Friday, Nov. 19 (DOY 323)
The S65 background sequence was formally approved yesterday and successfully uplinked today over DSS-65 with all programs confirmed to be registered on board, and scheduled to start execution on Wednesday, Nov. 24. All Cassini instrument teams are fully recovered from the recent safing activity and are ready to support the S65 background sequence. The Spacecraft Operations team completed a 72 hour test of the backup reaction wheel assembly #3 (RWA-3). Last week, RWAs 3 and 4 were spun in opposite directions at two different rates to assess the health of RWA-3 given recent increasing concerns with wheel 1. Test results indicated that RWA-3 is healthy for possible future use in the Solstice mission.
Saturday, Nov. 20 (DOY 324)
Two instrument real-time commands were radiated today over DSS-26 for the Magnetospheric Imaging Instrument (MIMI) high voltage test, and to support another power cycle for MAG. MAG was declared "sick" two days ago, and with the successful execution of the MAG recovery file, telemetry indicated that MAG is back to a normal state.
Monday, Nov. 22 (DOY 326)
OTM-267 was performed today. This was the apoapsis maneuver setting up for the Enceladus 12 encounter on Nov. 30. The main engine burn began at 4:30 PM PST. Telemetry immediately after the maneuver showed a burn duration of 13.1 seconds, giving a delta-V of 2.242 m/s.
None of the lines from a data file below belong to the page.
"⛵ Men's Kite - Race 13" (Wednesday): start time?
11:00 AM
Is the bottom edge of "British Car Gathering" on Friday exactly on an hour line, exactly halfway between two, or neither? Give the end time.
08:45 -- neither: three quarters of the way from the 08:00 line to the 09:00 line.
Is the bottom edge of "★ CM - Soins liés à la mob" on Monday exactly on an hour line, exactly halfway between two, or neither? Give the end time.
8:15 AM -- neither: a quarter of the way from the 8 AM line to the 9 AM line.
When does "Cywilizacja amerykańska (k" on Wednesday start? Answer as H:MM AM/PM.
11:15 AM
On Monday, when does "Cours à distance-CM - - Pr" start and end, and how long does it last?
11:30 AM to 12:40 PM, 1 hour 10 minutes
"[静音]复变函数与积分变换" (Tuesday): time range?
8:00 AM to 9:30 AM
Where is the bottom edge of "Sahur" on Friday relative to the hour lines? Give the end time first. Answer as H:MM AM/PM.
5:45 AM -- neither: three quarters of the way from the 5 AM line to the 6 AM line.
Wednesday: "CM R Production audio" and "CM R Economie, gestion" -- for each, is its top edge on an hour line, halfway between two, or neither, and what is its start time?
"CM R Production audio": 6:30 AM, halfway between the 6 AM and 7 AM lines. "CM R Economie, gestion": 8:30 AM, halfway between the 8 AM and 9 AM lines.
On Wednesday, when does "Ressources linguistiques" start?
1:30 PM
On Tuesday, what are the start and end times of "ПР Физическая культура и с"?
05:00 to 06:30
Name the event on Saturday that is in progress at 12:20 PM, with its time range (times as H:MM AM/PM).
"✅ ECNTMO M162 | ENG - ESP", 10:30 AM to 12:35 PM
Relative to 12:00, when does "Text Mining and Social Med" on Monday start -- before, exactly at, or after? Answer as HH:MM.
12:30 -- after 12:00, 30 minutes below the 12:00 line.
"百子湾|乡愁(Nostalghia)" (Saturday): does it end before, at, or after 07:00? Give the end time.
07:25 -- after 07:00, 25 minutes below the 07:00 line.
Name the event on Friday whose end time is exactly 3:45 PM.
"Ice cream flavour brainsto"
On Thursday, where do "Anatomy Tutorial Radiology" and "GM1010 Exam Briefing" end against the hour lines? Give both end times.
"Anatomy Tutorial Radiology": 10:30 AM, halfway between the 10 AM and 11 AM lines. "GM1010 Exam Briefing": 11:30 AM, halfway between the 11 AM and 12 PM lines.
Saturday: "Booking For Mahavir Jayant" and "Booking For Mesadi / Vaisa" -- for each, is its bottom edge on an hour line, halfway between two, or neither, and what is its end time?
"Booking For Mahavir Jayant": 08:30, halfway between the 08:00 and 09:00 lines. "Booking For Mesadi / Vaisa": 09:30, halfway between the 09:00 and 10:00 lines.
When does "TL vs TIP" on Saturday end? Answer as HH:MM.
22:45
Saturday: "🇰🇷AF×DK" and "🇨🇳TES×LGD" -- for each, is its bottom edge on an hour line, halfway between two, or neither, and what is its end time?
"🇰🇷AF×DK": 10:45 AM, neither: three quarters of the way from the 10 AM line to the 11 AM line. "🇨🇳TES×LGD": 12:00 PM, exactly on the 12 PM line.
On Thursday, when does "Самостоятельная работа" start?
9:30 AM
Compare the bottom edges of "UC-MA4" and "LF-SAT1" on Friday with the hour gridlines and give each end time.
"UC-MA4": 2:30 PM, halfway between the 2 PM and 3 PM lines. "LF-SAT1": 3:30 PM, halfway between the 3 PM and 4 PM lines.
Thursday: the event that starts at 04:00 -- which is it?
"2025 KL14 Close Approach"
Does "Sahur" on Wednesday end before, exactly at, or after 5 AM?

All subsystems reported nominal performance after the maneuver. The Imaging Science Subsystem (ISS) performed a readout of the heap/stack memory, and successfully performed a sleep/wake cycle as part of the OTM-267 command sequence which executed today. Further analysis is underway and data is being collected to help diagnose the cause of ISS warm starts just prior to the IEB loads.
Tuesday, Nov. 23 (DOY 327)
An encounter strategy meeting was held today to cover the period between Nov. 30 and Dec. 21, Enceladus flybys E12 and E13, and maneuvers 269-271.